▸ Work to be completed: Don't include any picture when you restate the data word for word.

▸ The data:
****************
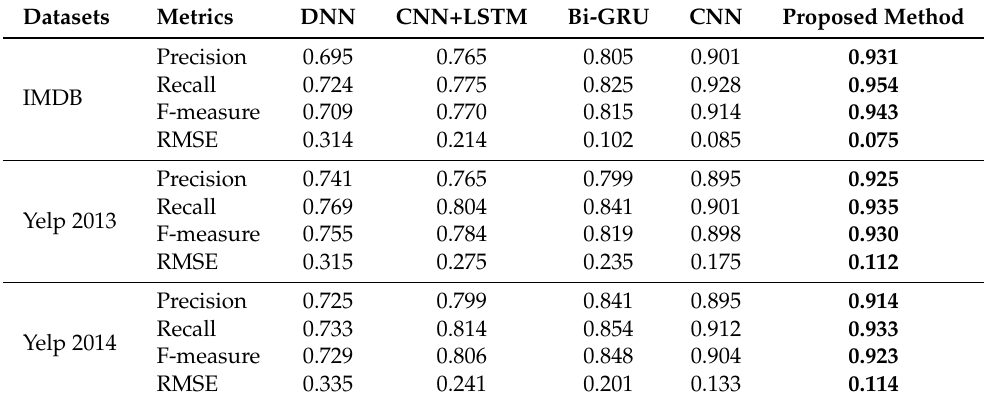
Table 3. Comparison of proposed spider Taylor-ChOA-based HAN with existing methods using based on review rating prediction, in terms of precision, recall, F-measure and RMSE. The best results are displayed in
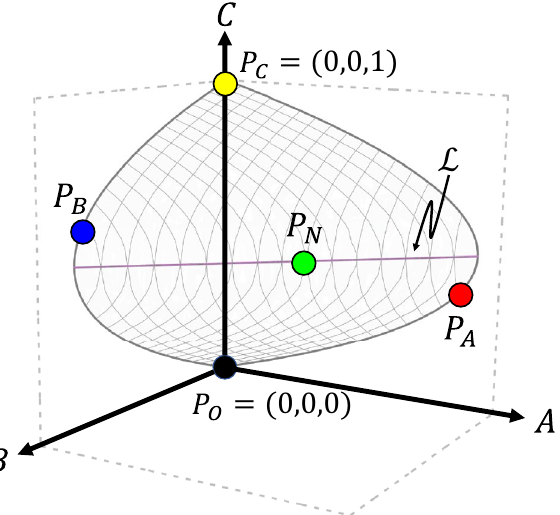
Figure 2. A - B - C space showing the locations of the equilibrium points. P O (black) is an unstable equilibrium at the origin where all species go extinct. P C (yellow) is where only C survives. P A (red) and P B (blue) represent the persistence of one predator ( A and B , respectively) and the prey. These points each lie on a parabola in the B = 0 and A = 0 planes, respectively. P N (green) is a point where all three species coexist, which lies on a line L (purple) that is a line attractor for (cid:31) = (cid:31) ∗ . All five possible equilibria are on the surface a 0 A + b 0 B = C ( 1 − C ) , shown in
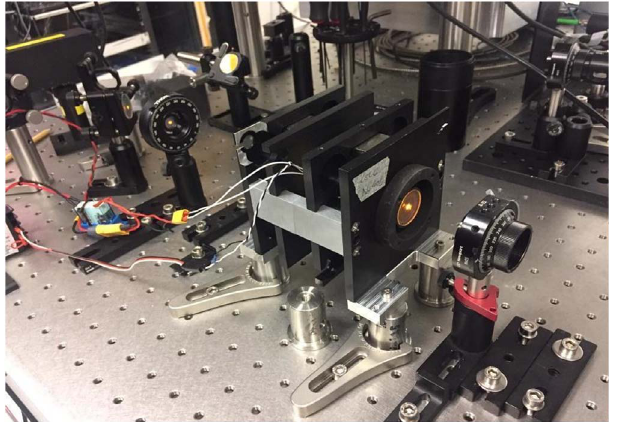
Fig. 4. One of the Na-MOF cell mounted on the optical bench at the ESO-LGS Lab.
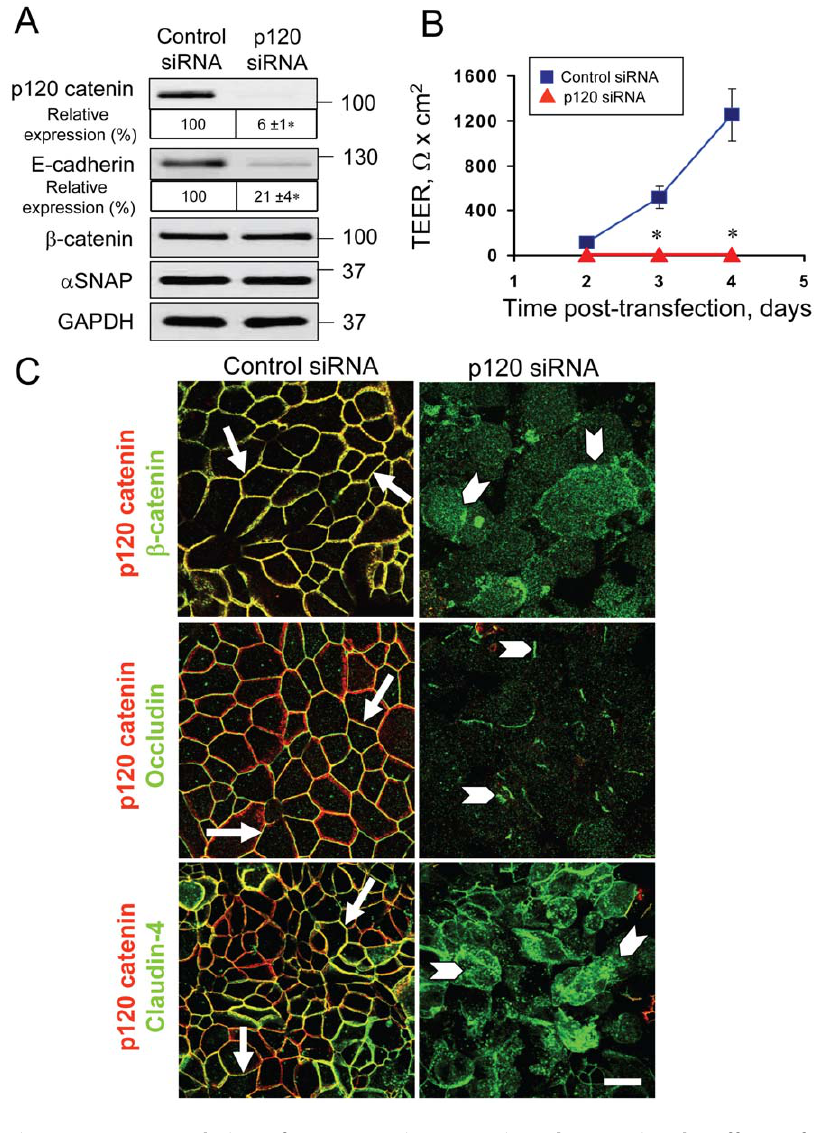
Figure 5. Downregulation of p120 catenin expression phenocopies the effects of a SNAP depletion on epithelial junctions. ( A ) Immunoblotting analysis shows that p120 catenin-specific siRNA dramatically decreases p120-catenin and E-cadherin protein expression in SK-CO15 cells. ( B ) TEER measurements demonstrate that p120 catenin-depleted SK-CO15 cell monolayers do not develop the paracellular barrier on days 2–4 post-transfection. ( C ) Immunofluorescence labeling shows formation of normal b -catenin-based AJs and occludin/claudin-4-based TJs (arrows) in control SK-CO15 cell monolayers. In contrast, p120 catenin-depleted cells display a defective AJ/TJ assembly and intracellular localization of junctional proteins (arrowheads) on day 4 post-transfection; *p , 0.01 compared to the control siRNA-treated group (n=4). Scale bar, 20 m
****************
▸ Solution for this exercise:
Table 3. Comparison of proposed spider Taylor-ChOA-based HAN with existing methods using based on review rating prediction, in terms of precision, recall, F-measure and RMSE. The best results are displayed in
Figure 2. A - B - C space showing the locations of the equilibrium points. P O (black) is an unstable equilibrium at the origin where all species go extinct. P C (yellow) is where only C survives. P A (red) and P B (blue) represent the persistence of one predator ( A and B , respectively) and the prey. These points each lie on a parabola in the B = 0 and A = 0 planes, respectively. P N (green) is a point where all three species coexist, which lies on a line L (purple) that is a line attractor for (cid:31) = (cid:31) ∗ . All five possible equilibria are on the surface a 0 A + b 0 B = C ( 1 − C ) , shown in
Fig. 4. One of the Na-MOF cell mounted on the optical bench at the ESO-LGS Lab.
Figure 5. Downregulation of p120 catenin expression phenocopies the effects of a SNAP depletion on epithelial junctions. ( A ) Immunoblotting analysis shows that p120 catenin-specific siRNA dramatically decreases p120-catenin and E-cadherin protein expression in SK-CO15 cells. ( B ) TEER measurements demonstrate that p120 catenin-depleted SK-CO15 cell monolayers do not develop the paracellular barrier on days 2–4 post-transfection. ( C ) Immunofluorescence labeling shows formation of normal b -catenin-based AJs and occludin/claudin-4-based TJs (arrows) in control SK-CO15 cell monolayers. In contrast, p120 catenin-depleted cells display a defective AJ/TJ assembly and intracellular localization of junctional proteins (arrowheads) on day 4 post-transfection; *p , 0.01 compared to the control siRNA-treated group (n=4). Scale bar, 20 m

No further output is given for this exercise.